The transformer refuses to summarise. Every token attends directly to every earlier token, so training is one parallel pass (see causal attention for why the mask makes this legal), the gradient between any two positions travels one edge, and retrieval is exact — the information is all still there. The bill arrives at inference: nothing was compressed, so generating each new token means consulting all previous keys and values. The KV cache grows O(N) in memory and each step costs O(N) compute. Long-context serving cost is this line item, and engineering around it (Flash Attention, GQA, paged caches) is a small industry.

05 · S4 / SSMBoth, via a duality

A state-space model is a linear recurrence: h_t = A h_t−1 + B x_t, y_t = C h_t. Linearity is the key that unlocks both doors at once. Unroll the recurrence and y is a convolution of the input with a kernel built from powers of A:

y_t = Σ_j≤t C A^t−j B x_j ⇒ y = K̄ ∗ x

kernel entry for lag t−j one convolution: fully parallel

So the same model runs in two modes: at training time, compute the kernel and convolve (parallel, FFT-fast); at inference time, step the recurrence (O(1) per token, like an RNN). S4's contribution was making A well-conditioned for long range (the HiPPO parameterisation, so powers of A neither vanish nor explode); Mamba's was making A, B, C depend on the input — selective forgetting — while keeping a parallel scan for training.

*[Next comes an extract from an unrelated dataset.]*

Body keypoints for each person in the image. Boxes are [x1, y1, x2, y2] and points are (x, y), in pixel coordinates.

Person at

The convolution/recurrence duality. Nonlinear RNNs cannot be unrolled into a kernel; linearity buys the second execution plan.

The tradeoff did not vanish — it moved. The state is still finite, so SSMs compress, and they measurably trail transformers on tasks that need exact retrieval of arbitrary distant tokens (long in-context lookups, verbatim copying). Hence the current hybrids, which interleave a few attention layers into an SSM stack: mostly-O(1) inference, with occasional exact-recall layers as insurance.

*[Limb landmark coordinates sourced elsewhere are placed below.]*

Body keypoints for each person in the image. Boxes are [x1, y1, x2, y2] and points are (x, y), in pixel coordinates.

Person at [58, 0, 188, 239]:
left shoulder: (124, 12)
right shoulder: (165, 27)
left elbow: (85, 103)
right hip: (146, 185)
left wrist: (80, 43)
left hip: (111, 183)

06 · Reading the tableNo free lunch, only relocation

Read the table by columns and a conservation law appears: nobody gets parallel training, O(1) inference, and exact memory. RNNs give up training speed, transformers give up inference cost, SSMs give up exact recall. Which sacrifice is right depends on the workload — which is why transformers own quality-critical chat and retrieval-heavy tasks, while SSM blood keeps entering models whose economics are dominated by long-sequence serving.

Mental Model

Judge any sequence model on two axes: parallel training, O(1) inference. Exact memory is the hidden third axis paying for both.
RNN: compresses the past into a fixed vector — cheap inference, sequential training, structural forgetting.
Transformer: compresses nothing — parallel training and exact recall, but O(N) KV cache and per-token compute at inference.
S4/SSM: a linear recurrence is also a convolution; train as the latter, infer as the former, and get both axes.
The price SSMs pay is finite state: weak exact retrieval. Hybrids exist because that weakness is real.